Irish nationals require a passport valid for 30 days beyond intended travel, but no visa is needed for stays of up to 90 days.

New Zealand nationals require a passport valid for 30 days beyond intended travel. A visa is not required for stays of up to 90 days.

Embassy Consulates

United States Embassy, Pretoria: +27 12 431 4000.

British High Commission, Pretoria: +27 12 421 7500.

Canadian High Commission, Pretoria: +27 12 422 3000.

Irish Embassy, Pretoria: +27 12 452 1000.

New Zealand High Commission, Pretoria: +27 12 435 9000.

Embassy Consulates

South African Embassy, Washington, United States: +1 202 232 4400.

South African High Commission, London, United Kingdom: +44 20 7451 7299.

South African High Commission, Ottawa, Canada: +1 613 744 0330.

South African Embassy, Dublin, Ireland: +353 1 661 5553.


South Africa is a sightseer's paradise, with plenty to see and do no matter the traveller's interests, time frame, age, or inclination. There is natural splendour in abundance, including the beautiful beaches and iconic Table Mountain of Cape Town, the magnificent Drakensberg Mountains, the Blyde River Canyon, the stunning scenery of the coastal Garden Route, the pristine coastline of the Transkei, and the sweeping vistas of the Highveld. Of course, the animals of South Africa, especially the Big Five, are a big draw for tourists and game safaris are a very popular diversion. The Kruger National Park is the country's most famous wildlife reserve and a must for many visitors.

South Africa has a complicated and dramatic history and the legacy of the pioneer wars, colonialism, the Boer War and Apartheid is still strongly felt. There is no shortage of interesting historical sightseeing, with sites such as Robben Island, where Mandela was imprisoned, and the battlefields of the Boer War attracting many visitors. The country has many quaint historical towns, such as Franschoek in the Cape Winelands, and Grahamstown in the 'frontier country' of the Eastern Cape. South Africa also has its share of museums and galleries, and the Apartheid Museum in Johannesburg is particularly noteworthy.

The country is easy to get around with competitive low-cost carriers, long distance buses, good value car hire and the best roads in Africa. Road tripping is a wonderful way to experience the hugely diverse landscapes and cultures of this vast country. South Africa is one of the few global destinations that can offer the complete holiday experience, with a huge variety of world-class attractions and compelling experiences, and incredible value for money to boot.

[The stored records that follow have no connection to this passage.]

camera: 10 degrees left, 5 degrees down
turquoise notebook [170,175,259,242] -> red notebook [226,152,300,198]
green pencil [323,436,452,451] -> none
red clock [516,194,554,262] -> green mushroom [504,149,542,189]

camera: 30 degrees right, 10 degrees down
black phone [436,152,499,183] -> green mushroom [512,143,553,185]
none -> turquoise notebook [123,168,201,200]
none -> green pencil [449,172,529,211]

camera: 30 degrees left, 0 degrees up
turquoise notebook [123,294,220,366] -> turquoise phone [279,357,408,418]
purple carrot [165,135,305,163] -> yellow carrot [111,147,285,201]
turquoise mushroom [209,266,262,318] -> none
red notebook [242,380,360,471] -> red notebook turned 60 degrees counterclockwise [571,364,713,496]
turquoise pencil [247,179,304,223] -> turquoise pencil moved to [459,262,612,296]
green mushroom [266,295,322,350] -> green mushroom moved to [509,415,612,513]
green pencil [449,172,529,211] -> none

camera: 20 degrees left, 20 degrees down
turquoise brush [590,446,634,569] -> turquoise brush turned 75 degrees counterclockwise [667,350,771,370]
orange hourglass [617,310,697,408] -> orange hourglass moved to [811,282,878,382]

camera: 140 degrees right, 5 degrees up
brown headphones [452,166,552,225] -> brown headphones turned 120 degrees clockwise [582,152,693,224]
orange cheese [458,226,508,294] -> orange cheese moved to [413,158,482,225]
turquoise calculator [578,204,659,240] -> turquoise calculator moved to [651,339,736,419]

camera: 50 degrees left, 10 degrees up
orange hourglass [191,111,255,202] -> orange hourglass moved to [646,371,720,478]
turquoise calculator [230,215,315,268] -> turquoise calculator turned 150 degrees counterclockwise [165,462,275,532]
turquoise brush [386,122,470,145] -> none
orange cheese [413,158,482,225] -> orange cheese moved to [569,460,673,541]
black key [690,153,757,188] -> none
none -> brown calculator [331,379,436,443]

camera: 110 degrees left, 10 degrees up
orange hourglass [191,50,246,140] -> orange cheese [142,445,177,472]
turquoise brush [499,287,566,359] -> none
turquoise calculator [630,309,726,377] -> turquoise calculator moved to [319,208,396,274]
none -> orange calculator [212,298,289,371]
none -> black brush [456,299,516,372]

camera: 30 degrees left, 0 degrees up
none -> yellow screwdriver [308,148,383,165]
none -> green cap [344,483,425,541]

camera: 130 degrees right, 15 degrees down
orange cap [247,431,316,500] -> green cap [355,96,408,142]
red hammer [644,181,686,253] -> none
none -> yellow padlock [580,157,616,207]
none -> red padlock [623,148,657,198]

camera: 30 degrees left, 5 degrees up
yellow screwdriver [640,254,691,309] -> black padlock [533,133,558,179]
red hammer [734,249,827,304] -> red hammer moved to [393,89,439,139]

South Africa is a large country and has diverse climactic regions, so travellers should check the climate for the region they'll be visiting. In general the weather is sunny and hot in the summer months (November to February), and fairly mild during winter (June to August). The weather in autumn (March to May) and spring (September to October) is less predictable and more changeable.

The Cape has a Mediterranean climate with mild, wet winters, and hot, dry, sunny summers. The average temperatures in Cape Town in the summer range between 61F (16C) and 79F (26C), and in winter average between 47F (8C) and 64F (18C). Some snow does fall on the mountain ranges during the winter.

Gauteng and the northern regions have a subtropical highland climate with plenty of sunshine during hot summers, when thunderstorms regularly occur in the late afternoon and evening. Winters are dry and sunny with cold nights. Temperatures occasionally drop below freezing at night in the north. The average temperatures in Johannesburg (Gauteng) in the summer range between 58F (15C) and 78F (25C), and in winter range between 39F (4C) and 80F (16C).

The best time to visit South Africa differs hugely depending on region and desired activities but summer is the peak tourist season for coastal regions. Spring and autumn tend to be mild and pleasant seasons for travel.